Para o promotor de Justiça Raul de Godói Filho, autor de denúncias contra integrantes da suposta organização criminosa Primeiro Comando da Capital (PCC), a denúncia anônima é válida porque serve de base para investigação de crimes que, sem essa ferramenta, dificilmente seriam resolvidos. De acordo com o promotor, o MP é pioneiro do Disque-Denúncia e apóia esse tipo de delação.

“Quem não gosta de denúncia anônima é advogado porque seus clientes são descobertos por meio dessa ferramenta. Advogado não entende que as pessoas preferem o anonimato por temerem represálias.” Segundo o promotor, até mesmo as denúncias com nítido caráter político precisam ser apuradas. “Se há delação, há suspeita”, afirma.

O criminalista Mário de Oliveira Filho tem clientes que respondem Ação Penal, cuja suspeita começou com uma denúncia anônima.

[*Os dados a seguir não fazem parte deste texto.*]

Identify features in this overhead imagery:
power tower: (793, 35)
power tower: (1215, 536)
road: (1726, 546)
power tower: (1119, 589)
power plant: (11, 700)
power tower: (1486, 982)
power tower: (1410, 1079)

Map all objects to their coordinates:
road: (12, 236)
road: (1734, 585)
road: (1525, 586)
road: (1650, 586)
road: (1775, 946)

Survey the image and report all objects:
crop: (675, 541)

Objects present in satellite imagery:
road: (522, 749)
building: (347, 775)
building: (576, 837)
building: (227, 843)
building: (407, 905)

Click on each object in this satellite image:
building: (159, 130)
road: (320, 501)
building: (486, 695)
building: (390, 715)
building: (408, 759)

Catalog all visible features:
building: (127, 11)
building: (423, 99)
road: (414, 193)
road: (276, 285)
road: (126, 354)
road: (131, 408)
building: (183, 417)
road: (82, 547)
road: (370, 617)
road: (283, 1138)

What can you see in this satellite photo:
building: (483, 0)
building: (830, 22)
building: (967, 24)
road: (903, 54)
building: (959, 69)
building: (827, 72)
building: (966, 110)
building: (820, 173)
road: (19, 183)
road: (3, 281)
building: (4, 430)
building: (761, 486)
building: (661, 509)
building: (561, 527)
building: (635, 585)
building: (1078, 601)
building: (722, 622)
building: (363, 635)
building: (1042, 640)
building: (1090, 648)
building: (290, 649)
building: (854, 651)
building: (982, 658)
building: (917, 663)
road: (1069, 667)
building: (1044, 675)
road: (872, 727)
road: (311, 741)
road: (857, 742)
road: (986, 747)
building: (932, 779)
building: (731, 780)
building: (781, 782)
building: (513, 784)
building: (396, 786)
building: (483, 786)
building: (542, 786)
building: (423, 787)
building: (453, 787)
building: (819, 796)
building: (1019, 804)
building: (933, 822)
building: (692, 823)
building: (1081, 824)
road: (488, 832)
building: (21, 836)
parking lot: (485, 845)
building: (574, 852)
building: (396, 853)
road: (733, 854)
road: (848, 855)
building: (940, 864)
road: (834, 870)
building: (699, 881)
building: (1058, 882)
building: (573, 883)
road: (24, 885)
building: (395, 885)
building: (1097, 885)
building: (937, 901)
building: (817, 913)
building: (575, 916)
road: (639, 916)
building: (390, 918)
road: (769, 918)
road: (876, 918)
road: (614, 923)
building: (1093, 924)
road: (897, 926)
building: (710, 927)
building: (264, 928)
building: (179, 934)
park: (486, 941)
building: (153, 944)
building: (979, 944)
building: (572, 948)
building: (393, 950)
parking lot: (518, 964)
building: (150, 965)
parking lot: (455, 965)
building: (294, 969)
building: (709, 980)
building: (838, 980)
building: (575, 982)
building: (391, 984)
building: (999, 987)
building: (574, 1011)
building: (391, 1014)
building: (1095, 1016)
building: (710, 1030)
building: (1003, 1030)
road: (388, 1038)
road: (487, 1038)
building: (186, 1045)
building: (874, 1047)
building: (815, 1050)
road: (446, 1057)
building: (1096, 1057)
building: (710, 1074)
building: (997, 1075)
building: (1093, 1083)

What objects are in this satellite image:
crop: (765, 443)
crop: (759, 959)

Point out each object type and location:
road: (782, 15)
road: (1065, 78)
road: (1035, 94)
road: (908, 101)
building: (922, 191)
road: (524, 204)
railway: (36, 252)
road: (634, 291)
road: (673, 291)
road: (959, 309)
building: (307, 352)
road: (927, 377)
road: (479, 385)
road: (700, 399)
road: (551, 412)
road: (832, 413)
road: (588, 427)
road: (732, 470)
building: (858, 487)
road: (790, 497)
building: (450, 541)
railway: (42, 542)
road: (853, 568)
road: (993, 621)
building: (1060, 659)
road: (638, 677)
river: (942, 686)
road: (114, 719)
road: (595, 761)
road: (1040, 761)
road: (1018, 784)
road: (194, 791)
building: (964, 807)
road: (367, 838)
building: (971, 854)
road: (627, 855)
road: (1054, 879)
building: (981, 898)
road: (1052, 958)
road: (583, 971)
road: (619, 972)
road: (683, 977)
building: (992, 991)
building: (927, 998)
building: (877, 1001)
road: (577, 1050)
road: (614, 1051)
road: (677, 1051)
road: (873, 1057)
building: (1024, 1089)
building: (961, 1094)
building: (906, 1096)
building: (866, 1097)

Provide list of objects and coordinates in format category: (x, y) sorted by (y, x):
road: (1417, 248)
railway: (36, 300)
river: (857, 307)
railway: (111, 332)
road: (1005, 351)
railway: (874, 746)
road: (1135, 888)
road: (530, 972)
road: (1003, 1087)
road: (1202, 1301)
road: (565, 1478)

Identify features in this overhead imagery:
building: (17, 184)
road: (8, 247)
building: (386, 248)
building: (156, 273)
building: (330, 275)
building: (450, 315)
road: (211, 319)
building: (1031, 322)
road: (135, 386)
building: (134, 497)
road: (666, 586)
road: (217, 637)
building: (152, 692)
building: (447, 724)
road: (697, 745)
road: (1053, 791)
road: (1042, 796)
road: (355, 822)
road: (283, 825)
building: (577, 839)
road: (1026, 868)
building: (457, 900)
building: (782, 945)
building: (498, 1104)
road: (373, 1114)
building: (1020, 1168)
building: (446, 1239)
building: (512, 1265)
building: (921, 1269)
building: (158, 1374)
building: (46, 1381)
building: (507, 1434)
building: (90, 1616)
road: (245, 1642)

Ele conta que o dono de uma clínica de estética chegou a ser condenado por exercício ilegal da Medicina e a clínica foi fechada. Nesse caso, cada carta anônima que chegava até a Polícia era transformada em Inquérito. Os inquéritos resultaram em Ação Penal e a Ação Penal, em condenação, já transitada em julgado.

“A denúncia anônima é válida porque sempre elucida fatos e ajuda na segurança da população. E é claro que é obrigação da Polícia, sempre que receber uma denúncia anônima, se certificar da procedência, para que a denúncia não se transforme em uma ferramenta política.”